Jours d’été à Casablanca, par Bob Oré Abitbol

Jours d’été à Casablanca

 

 

La mer nous la sentions bien avant de la voir.

 

C’était un parfum de sel,  de soleil et de sable aussi. Un mix  enivrant de vacances, de rencontres, de farniente, de frites, de calamars, de poissons frais et aussi plus tard  dans la journée de beignets chauds à la confitures.

Dés l’arrivée, le gardien au grand chapeau de paille et à la large  blouse bleue nous accueillait et prenait grand soin de nos bicyclettes ou de nos motos qu’il mettait délicatement à l’ombre de grands arbres.  Nous nous sentions alors comme protégés.

Nous descendions soit à Tahiti plage soit au Sunset, à Miami plage ou au Kon Tiki ou encore au Lido.

Chacune de ces piscines à Casablanca « sur la côte » « à Anfa » avait sa particularité, sa clientèle  bien a elle, pourtant elles étaient mitoyennes, collées l’une à l’autre comme à Copacabana  ou a Miami.

Le bleu était partout présent. Le bleu du ciel léger et comme transparent, celui de la mer  profond et mystérieux, l’intérieur de la piscine, cobalt avec quelques veines blanches qui rendaient le bleu encore plus bleu.

Il me semble que même l’air que nous respirions était lui aussi bleu mais parfumé de sels marins, enivrants, joyeux et pour certains rejuvénateurs.

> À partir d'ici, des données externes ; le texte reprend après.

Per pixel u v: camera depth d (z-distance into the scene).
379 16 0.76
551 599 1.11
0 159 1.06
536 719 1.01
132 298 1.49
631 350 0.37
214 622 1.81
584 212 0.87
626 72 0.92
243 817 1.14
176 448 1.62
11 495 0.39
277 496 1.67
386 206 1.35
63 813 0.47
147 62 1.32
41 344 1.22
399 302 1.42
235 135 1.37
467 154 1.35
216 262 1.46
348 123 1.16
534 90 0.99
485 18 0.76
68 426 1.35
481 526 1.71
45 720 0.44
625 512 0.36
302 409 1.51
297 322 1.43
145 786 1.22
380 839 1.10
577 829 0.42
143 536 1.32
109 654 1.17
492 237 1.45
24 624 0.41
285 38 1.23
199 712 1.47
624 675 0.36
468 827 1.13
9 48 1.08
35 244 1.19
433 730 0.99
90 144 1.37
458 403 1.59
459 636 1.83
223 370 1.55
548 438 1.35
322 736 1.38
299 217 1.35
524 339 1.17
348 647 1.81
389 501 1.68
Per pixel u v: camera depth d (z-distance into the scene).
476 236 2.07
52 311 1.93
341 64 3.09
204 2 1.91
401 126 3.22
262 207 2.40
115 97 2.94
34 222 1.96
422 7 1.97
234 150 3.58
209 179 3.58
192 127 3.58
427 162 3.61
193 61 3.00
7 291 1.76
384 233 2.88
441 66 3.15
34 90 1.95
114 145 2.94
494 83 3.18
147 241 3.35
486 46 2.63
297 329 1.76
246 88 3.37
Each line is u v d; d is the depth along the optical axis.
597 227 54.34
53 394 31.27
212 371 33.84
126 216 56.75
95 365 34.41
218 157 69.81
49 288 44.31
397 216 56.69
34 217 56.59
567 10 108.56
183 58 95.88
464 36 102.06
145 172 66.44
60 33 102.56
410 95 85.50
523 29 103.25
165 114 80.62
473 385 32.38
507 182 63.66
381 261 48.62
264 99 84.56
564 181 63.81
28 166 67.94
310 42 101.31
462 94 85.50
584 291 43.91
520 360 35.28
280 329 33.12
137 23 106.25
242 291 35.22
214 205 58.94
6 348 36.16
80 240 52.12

Les filles  en bikini, belles,  se promenaient libres, insouciantes, légères. Les garçons jouaient au volley-ball, faisaient de la barre parallèle, ou improvisaient sur le sable les pieds dans l’eau, a demi nus, une partie endiablée de football.

La vie était belle !

Est ce nous nous en rendions compte ? Je l’ignore! Tout paraissait si naturel, si vivant, si immédiat, si permanent, si eternel !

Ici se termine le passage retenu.